Sundays and matinees
My football season always ends three times: when the Denver Broncos are eliminated, when my fantasy team is eliminated and when the NFL season actually ends. This year, the Broncos were bounced while the river was still warm, and my fantasy team’s chances shattered right along with Tony Romo’s shoulder, Dallas Clark’s wrist and Jeff Fisher’s sanity.
Now that I’m facing seven months until my next botched fantasy draft, the specter of football withdrawal grows increasingly close. Movies are my coping mechanism in cases like this, but Hollywood has produced few watchable football films over the years.
Part of the problem is that the stop-start rhythms of football go against the tenets of good Hollywood filmmaking—even Brian De Palma couldn’t make a booth review look cinematic. The scarcity of mano a mano showdowns and emphasis on team play are also anti-Hollywood; American movies at their best are about the individual, while American football is exactly the opposite.

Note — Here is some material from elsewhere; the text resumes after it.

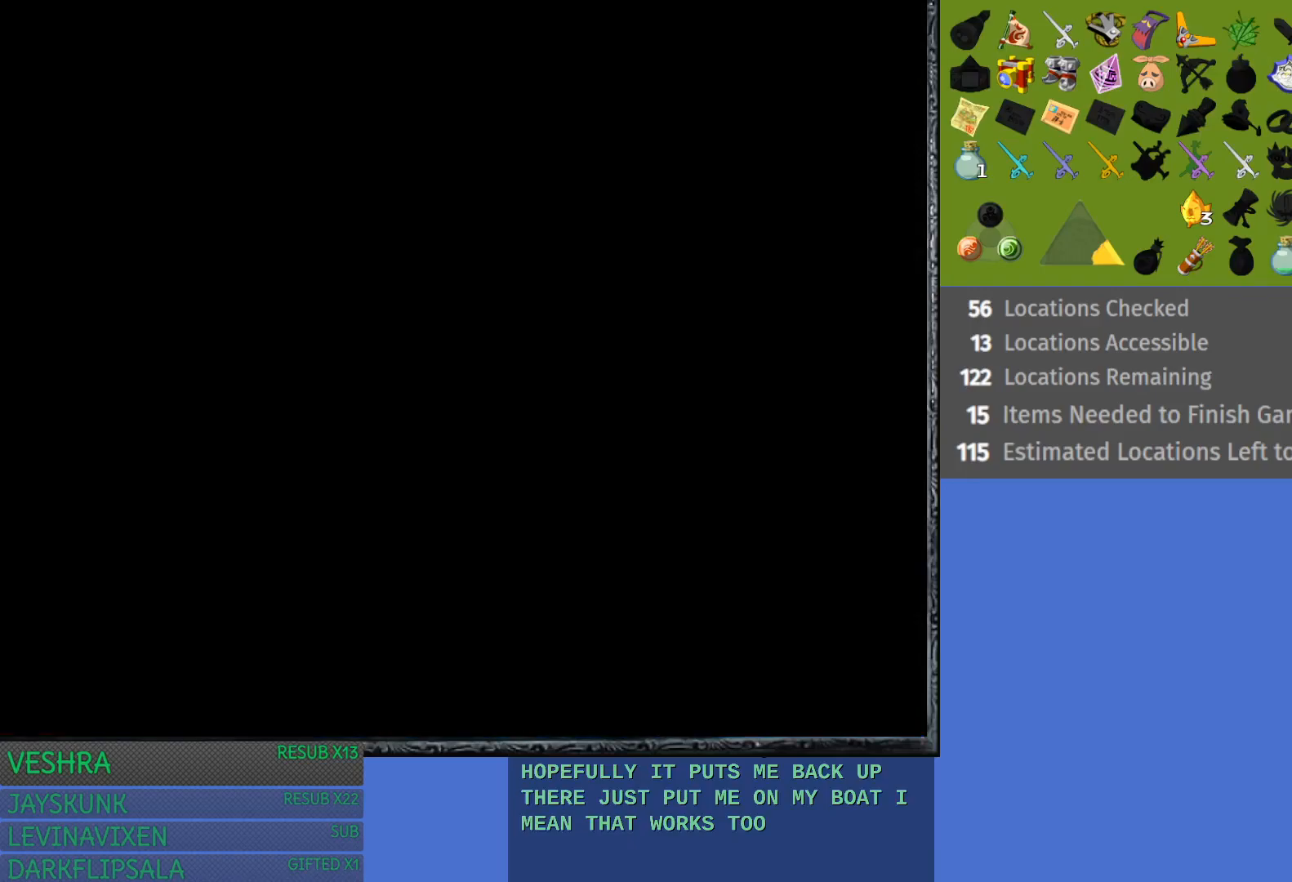
{"buttons": [], "left_stick": "up-right", "right_stick": "center", "events": []}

Most of the time, Hollywood has used the sport for its pre-game speech-style inspirational elements (The Blind Side, Rudy, Remember the Titans), its potential for slapstick comedy (The Replacements, The Longest Yard remake), or as pure demographic window dressing (The Game Plan, Leatherheads).
There have been a few quality football documentaries (Jim Brown: All-American, Harvard Beats Yale 29-29), a few legit entertainments (the original Longest Yard, Paper Lion), and at least one two-thirds-there attempt at a warts-and-all look at the league (North Dallas Forty, with Nick Nolte).
Beyond that, the football-film prospects are as weak as Jimmy Clausen: Jerry Maguire is about the romance, and it also stinks; Big Fan tried to examine insane fandom semi-seriously, but it also kind of stinks; and I have yet to find definitive proof that Oliver Stone’s Any Given Sunday takes place on the planet Earth.